⟨

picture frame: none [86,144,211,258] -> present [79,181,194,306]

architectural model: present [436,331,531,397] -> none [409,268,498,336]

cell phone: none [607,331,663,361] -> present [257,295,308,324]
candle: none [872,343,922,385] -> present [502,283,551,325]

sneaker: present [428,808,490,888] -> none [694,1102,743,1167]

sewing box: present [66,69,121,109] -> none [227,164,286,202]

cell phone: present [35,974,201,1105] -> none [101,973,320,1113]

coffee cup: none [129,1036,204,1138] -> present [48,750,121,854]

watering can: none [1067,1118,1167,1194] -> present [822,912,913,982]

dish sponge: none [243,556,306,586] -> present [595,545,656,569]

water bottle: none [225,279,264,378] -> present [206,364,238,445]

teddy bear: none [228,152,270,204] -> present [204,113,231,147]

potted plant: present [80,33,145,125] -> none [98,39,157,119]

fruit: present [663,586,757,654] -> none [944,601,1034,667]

⟩

▶ [Aim of the exercise] Beginning with the line in which "potted plant: present" appears, set down each line through the last one in the listing, unchanged and with no extras.

▶ [Task result]
potted plant: present [80,33,145,125] -> none [98,39,157,119]

fruit: present [663,586,757,654] -> none [944,601,1034,667]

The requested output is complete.